You'd think that the 12 days of Christmas would lead up to the big day—that's how countdowns work, as any year-end list would illustrate—but in Western Christianity, "Christmas" actually begins on December 25th and ends on January 5th. According to liturgy, the 12 days signify the time in between the birth of Christ and the night before Epiphany, which is the day the Magi visited bearing gifts. This is also called "Twelfth Night." (Epiphany is marked in most Western Christian traditions as happening on January 6th, and in some countries, the 12 days begin on December 26th.)

As for the ubiquitous song, it is said to be French in origin and was first printed in England in 1780. Rumors spread that it was a coded guide for Catholics who had to study their faith in secret in 16th-century England when Catholicism was against the law. According to the Christian Resource Institute, the legend is that "The 'true love' mentioned in the song is not an earthly suitor, but refers to God Himself. The 'me' who receives the presents refers to every baptized person who is part of the Christian Faith. Each of the 'days' represents some aspect of the Christian Faith that was important for children to learn."

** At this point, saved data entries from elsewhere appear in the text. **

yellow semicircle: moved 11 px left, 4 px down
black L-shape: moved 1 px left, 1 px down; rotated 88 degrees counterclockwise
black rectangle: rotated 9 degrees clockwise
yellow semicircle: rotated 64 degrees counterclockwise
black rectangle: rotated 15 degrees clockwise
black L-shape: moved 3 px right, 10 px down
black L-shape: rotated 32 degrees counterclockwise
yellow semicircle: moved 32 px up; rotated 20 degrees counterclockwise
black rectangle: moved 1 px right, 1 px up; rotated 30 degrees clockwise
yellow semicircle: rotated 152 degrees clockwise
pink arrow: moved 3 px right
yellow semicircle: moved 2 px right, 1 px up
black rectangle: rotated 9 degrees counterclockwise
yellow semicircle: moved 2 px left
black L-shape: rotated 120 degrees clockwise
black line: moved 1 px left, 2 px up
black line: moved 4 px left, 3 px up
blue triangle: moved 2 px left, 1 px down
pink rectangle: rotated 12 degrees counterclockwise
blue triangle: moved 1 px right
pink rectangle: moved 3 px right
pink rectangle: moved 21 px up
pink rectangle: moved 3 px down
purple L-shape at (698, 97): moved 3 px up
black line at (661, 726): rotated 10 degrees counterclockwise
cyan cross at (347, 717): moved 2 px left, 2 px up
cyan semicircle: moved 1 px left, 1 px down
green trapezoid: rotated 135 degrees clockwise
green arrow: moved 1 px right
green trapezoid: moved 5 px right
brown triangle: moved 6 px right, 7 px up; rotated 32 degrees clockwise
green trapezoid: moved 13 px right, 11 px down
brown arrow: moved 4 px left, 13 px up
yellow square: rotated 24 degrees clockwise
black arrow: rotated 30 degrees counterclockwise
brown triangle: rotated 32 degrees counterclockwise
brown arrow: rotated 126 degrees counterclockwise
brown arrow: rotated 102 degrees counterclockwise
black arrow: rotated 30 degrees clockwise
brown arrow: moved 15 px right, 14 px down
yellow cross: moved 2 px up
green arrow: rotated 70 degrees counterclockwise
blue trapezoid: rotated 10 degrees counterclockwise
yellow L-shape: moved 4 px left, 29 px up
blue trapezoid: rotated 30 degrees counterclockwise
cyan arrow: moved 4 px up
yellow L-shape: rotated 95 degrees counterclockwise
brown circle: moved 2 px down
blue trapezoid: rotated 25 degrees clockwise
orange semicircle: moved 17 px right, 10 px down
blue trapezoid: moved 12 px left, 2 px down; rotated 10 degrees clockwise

In debunking that story, Snopes excerpted a 1998 email that lists what each object in the song supposedly symbolizes:

2 Turtle Doves = the Old and New Testaments
3 French Hens = Faith, Hope and Charity, the Theological Virtues
4 Calling Birds = the Four Gospels and/or the Four Evangelists
5 Golden Rings = the first Five Books of the Old Testament, the "Pentateuch", which gives the history of man's fall from grace.
6 Geese A-laying = the six days of creation
7 Swans A-swimming = the seven gifts of the Holy Spirit, the seven sacraments
8 Maids A-milking = the eight beatitudes
9 Ladies Dancing = the nine Fruits of the Holy Spirit
10 Lords A-leaping = the ten commandments
11 Pipers Piping = the eleven faithful apostles
12 Drummers Drumming = the twelve points of doctrine in the Apostle's Creed

There is pretty much no historical evidence pointing to the song's secret history, although the arguments for the legend are compelling. In all likelihood, the song's "code" was invented retroactively.

Hidden meaning or not, one thing is definitely certain: You have "The Twelve Days of Christmas" stuck in your head right now.